WHAT YOU WILL DO: Starting with the line that contains "Los países que", return every line through the end of the listing below exactly as written. Omit the pictures.

*** Block opens ***

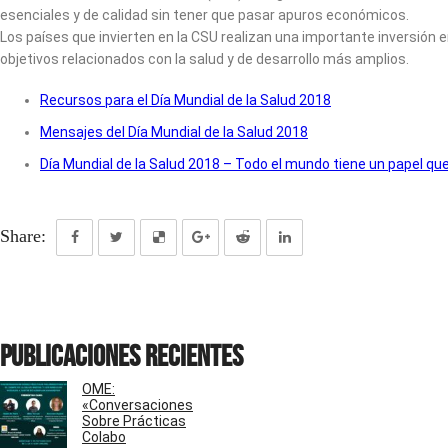
esenciales y de calidad sin tener que pasar apuros económicos.
Los países que invierten en la CSU realizan una importante inversión 
objetivos relacionados con la salud y de desarrollo más amplios.
Recursos para el Día Mundial de la Salud 2018
Mensajes del Día Mundial de la Salud 2018
Día Mundial de la Salud 2018 – Todo el mundo tiene un papel 
Share:
Publicaciones recientes
OME:
«Conversaciones
Sobre Prácticas
Colabo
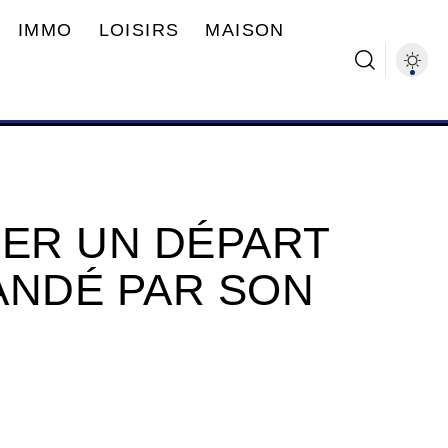
IMMO
LOISIRS
MAISON
ER UN DÉPART
ANDÉ PAR SON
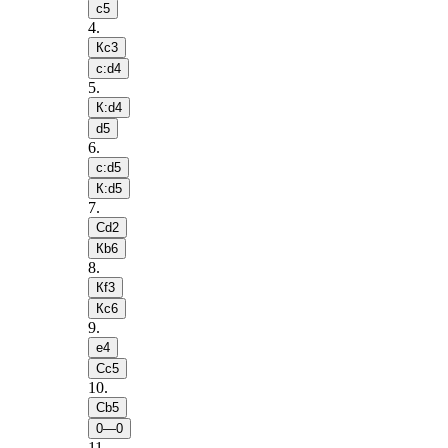
c5
4
.
Кc3
c:d4
5
.
К:d4
d5
6
.
c:d5
К:d5
7
.
Сd2
Кb6
8
.
Кf3
Кc6
9
.
e4
Сc5
10
.
Сb5
0—0
11
.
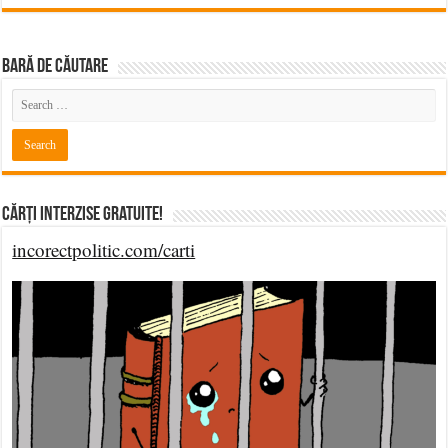
BARĂ DE CĂUTARE
Cărți Interzise Gratuite!
incorectpolitic.com/carti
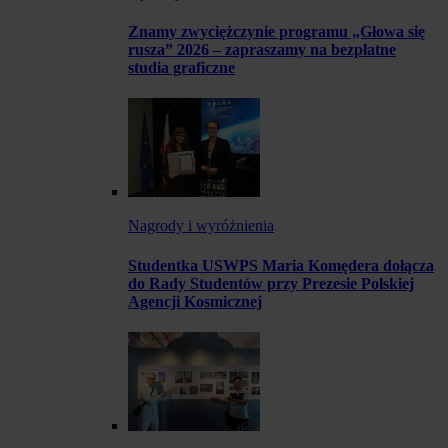
Znamy zwyciężczynie programu „Głowa się
rusza” 2026 – zapraszamy na bezpłatne
studia graficzne
Nagrody i wyróżnienia
Studentka USWPS Maria Komędera dołącza
do Rady Studentów przy Prezesie Polskiej
Agencji Kosmicznej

*** Block closes ***

RESULT OF THIS EXERCISE:
Los países que invierten en la CSU realizan una importante inversión 
objetivos relacionados con la salud y de desarrollo más amplios.
Recursos para el Día Mundial de la Salud 2018
Mensajes del Día Mundial de la Salud 2018
Día Mundial de la Salud 2018 – Todo el mundo tiene un papel 
Share:
Publicaciones recientes
OME:
«Conversaciones
Sobre Prácticas
Colabo
IMMO
LOISIRS
MAISON
ER UN DÉPART
ANDÉ PAR SON
c5
4
.
Кc3
c:d4
5
.
К:d4
d5
6
.
c:d5
К:d5
7
.
Сd2
Кb6
8
.
Кf3
Кc6
9
.
e4
Сc5
10
.
Сb5
0—0
11
.
BARĂ DE CĂUTARE
Cărți Interzise Gratuite!
incorectpolitic.com/carti
Znamy zwyciężczynie programu „Głowa się
rusza” 2026 – zapraszamy na bezpłatne
studia graficzne
Nagrody i wyróżnienia
Studentka USWPS Maria Komędera dołącza
do Rady Studentów przy Prezesie Polskiej
Agencji Kosmicznej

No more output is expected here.